■ Geciteerde tekst:
==========
Architect Marlies Rohmer in de brochure van Jantje Beton ‘Een schoolplein voor de buurt’
Effecten van kinderspel
De betekenis van spel, sport en bewegen op school voor later is evident. Een betoog over de gunstige effecten van fysieke activiteiten op de gezondheid van kinderen is eenvoudig te houden:
• Fysiek: basale bewegingsvaardigheden in de directe omgeving van het kind vormen een fundament voor tal van (latere) sportieve activiteiten (Gallahue&Ozmun, 2001).
• Cognitief: onderzoek wijst uit dat het bewegen voor het jonge kind bij uitstek de brug is naar de ander en het andere. Het weer krijgen van iets - inclusief verbaal begrip en ruimtelijk inzicht - komt primair tot stand als aan-den-lijve ondervinden (embodied knowledge): het jonge kind volgt de weg van grijpen naar begrijpen, niet omgekeerd (o.a. Piaget, 1968). Bovendien leidt fysieke activiteit - bij een goede dosering - aantoonbaar tot een toename van de doorbloeding in verschillende hersengebieden, wat leidt tot een groter ‘leervermogen’: er wordt beter opgelet en de concentratie neemt toe (Dordel&Breithecker, 2007). En onderzoek laat zien dat meisjes die aan fysieke activiteiten deelnemen betere schoolresultaten boeken dan zij die geen of weinig fysieke activiteiten hebben; sportende meisjes uit etnische minderheidsgroepen in het voortgezet onderwijs halen hogere cijfers (Marsh&Kleitman, 2003).
• Affectief en sociaal: samenwerken, rekening houden met anderen, elkaar helpen e.d. zijn belangrijke thema’s bij de opvoeding van jonge kinderen. Fysieke activiteiten op een schoolplein hebben een aantal voordelen: ze zijn toegankelijk voor alle leerlingen, er wordt minder externe nadruk gelegd op prestatie en competitie en er is de mogelijkheid om sociale opvoeding te integreren met het onderwijs zelf (Shields&Bredemeier, 1995).
Kortom, sport en bewegen kan ontegenzeggelijk op tal van gebieden positieve effecten hebben; of die effecten worden gerealiseerd, is geheel afhankelijk van de context waarin de activiteiten worden aangeboden. Zo lijken er dus voor de basisschool (en wellicht zelfs de voorschool) bij uitstek unieke kansen te liggen op het gebied van sport-, beweeg- en leergedrag.
==========
■ Datasetfragmenten:
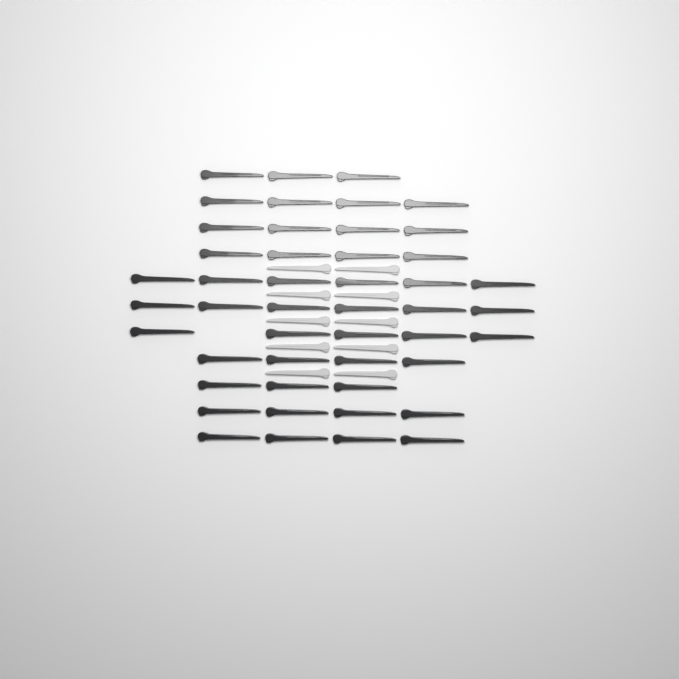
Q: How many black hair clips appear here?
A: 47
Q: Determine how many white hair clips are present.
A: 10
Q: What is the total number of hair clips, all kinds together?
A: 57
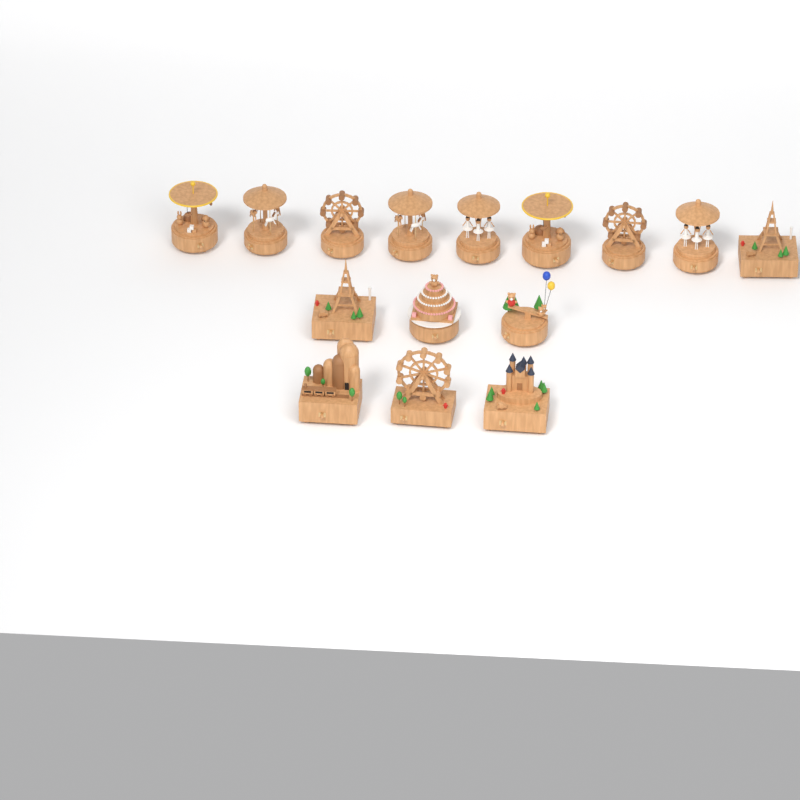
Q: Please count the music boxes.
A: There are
==========
■ Opdracht 1: Kun je het gedeelte van de tekst over kinderspel tussen "Architect Marlies Rohmer" en "activiteiten (Gallahue&Ozmun, 2001).", beide inbegrepen, woordelijk kopiëren?
■ Opdracht 2: Kun je alle vermeldingen regel voor regel letterlijk noteren, zonder de afbeeldingen?
De tekst over kinderspel en de vermeldingen staan volledig los van elkaar.

■ Uitgewerkte oplossing 1:
Architect Marlies Rohmer in de brochure van Jantje Beton ‘Een schoolplein voor de buurt’
Effecten van kinderspel
De betekenis van spel, sport en bewegen op school voor later is evident. Een betoog over de gunstige effecten van fysieke activiteiten op de gezondheid van kinderen is eenvoudig te houden:
• Fysiek: basale bewegingsvaardigheden in de directe omgeving van het kind vormen een fundament voor tal van (latere) sportieve activiteiten (Gallahue&Ozmun, 2001).

■ Uitgewerkte oplossing 2:
Q: How many black hair clips appear here?
A: 47
Q: Determine how many white hair clips are present.
A: 10
Q: What is the total number of hair clips, all kinds together?
A: 57
Q: Please count the music boxes.
A: There are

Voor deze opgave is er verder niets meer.